Automatically scores drawings of circles, diamonds, overlapping rectangles, and cubes according to the official Consortium to Establish a Registry for Alzheimer's Disease (CERAD) scoring system, returning structured results with optional CSV export. Works even with images that contain other drawings or writing.

Methodology: Processes each image individually, evaluating the drawn shapes based on CERAD criteria. Supports optional inclusion of reference shapes within images and can provide reference examples if requested. The function outputs standardized scores facilitating reproducible analysis and integrates optional safety checks and CSV export for research workflows.

Parameters:

  • shape (str): The type of shape to score (e.g., "circle", "diamond", "overlapping rectangles", "cube")
  • image_input (list): List of image file paths or folder path containing images
  • api_key (str): API key for the LLM service
  • user_model (str, default="gpt-4o"): Specific model to use
  • creativity (float, default=0): Temperature/randomness setting (0.0-1.0)
  • reference_in_image (bool, default=False): Whether a reference shape is present in the image for comparison
  • provide_reference (bool, default=False): Whether to provide a reference example image (built in reference image)
  • safety (bool, default=False): Enable safety checks and save results at each API call step
  • filename (str, default="categorized_data.csv"): Filename for CSV output
  • model_source (str, default="OpenAI"): Model provider ("OpenAI", "Anthropic", "Mistral")

Returns:

  • pandas.DataFrame: DataFrame with image paths, CERAD scores, and analysis details

Example:

import catllm as cat  

diamond_scores = cat.cerad_score(
    shape="diamond",
    image_input=df['diamond_pic_path'],
    api_key=open_ai_key,
    safety=True,
    filename="diamond_gpt_score.csv",
)

Related Projects

Looking for web research capabilities? Check out llm-web-research - a precision-focused LLM-powered web research tool that uses a novel Funnel of Verification (FoVe) methodology to reduce false positives. It's designed for use cases where accuracy matters more than completeness.

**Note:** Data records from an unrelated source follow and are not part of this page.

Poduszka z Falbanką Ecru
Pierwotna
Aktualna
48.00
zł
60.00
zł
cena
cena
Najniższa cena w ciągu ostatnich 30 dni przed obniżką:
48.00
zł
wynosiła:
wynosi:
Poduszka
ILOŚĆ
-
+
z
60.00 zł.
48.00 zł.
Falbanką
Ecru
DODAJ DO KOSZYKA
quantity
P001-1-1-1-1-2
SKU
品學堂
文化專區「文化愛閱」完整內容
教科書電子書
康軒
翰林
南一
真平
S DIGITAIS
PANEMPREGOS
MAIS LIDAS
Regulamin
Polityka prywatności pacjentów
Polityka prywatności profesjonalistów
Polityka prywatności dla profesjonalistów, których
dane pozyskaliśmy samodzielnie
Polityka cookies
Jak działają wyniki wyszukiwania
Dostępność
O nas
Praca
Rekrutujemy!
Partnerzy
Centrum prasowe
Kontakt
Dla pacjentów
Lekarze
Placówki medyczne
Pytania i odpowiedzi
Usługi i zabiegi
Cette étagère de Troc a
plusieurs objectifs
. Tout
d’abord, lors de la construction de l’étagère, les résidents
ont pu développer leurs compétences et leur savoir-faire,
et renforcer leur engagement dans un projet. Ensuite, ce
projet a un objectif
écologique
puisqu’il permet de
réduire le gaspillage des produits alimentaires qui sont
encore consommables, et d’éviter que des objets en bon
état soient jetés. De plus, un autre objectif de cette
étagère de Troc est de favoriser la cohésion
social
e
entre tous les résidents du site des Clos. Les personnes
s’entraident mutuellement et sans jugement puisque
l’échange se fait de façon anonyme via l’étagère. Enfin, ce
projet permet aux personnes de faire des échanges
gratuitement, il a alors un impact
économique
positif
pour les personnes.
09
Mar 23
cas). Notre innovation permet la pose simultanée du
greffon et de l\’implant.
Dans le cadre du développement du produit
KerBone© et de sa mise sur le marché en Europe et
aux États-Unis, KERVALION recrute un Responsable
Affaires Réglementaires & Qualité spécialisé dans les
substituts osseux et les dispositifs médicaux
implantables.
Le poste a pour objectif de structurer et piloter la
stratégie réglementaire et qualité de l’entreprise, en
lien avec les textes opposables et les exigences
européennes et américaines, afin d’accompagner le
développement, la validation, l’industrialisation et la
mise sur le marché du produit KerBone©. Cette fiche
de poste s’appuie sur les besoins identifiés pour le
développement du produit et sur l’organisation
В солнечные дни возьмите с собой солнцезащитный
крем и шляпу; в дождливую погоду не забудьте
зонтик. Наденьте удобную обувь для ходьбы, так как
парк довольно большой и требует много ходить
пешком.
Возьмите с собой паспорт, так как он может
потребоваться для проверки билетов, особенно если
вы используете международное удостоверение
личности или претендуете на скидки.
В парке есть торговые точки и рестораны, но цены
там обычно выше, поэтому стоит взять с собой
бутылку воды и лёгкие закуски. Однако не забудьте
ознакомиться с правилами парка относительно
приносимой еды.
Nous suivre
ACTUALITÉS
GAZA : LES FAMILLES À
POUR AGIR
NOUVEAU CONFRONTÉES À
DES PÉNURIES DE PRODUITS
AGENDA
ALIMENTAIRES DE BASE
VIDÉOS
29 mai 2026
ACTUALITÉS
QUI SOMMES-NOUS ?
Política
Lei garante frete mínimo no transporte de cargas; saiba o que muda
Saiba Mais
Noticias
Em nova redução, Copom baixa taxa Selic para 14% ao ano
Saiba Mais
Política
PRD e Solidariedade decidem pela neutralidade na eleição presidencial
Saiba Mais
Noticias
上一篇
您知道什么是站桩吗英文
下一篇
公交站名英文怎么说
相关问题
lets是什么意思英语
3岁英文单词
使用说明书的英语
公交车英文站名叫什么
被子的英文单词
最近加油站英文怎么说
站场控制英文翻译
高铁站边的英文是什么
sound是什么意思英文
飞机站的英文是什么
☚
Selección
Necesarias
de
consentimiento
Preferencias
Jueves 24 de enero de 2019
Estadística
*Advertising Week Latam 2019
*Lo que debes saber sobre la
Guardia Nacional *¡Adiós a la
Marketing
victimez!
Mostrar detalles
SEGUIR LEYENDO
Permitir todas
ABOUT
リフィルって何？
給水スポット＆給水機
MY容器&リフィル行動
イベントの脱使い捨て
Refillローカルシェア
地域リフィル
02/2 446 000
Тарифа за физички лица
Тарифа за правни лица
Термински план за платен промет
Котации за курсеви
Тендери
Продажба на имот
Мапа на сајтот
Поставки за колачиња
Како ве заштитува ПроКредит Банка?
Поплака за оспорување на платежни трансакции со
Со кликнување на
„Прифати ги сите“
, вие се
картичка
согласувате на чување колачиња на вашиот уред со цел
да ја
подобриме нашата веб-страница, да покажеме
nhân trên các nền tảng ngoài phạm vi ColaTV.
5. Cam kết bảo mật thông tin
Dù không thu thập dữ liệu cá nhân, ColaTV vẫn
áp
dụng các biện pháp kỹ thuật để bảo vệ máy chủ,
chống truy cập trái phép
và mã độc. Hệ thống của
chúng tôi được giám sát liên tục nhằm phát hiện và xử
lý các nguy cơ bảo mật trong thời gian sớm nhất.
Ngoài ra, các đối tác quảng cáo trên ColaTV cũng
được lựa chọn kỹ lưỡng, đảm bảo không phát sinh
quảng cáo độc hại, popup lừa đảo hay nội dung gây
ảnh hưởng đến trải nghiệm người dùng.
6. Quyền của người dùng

pip install llm-web-research

Academic Research

This package implements methodology from research on LLM performance in social science applications, including the UC Berkeley Social Networks Study. The package addresses reproducibility challenges in LLM-assisted research by providing standardized interfaces and consistent output formatting.

If you use this package for research, please cite:

Soria, C. (2025). CatLLM (0.1.0). Zenodo. https://doi.org/10.5281/zenodo.15532317

Contact

Interested in research collaboration? Email: ChrisSoria@Berkeley.edu

License

cat-llm is distributed under the terms of the GNU license.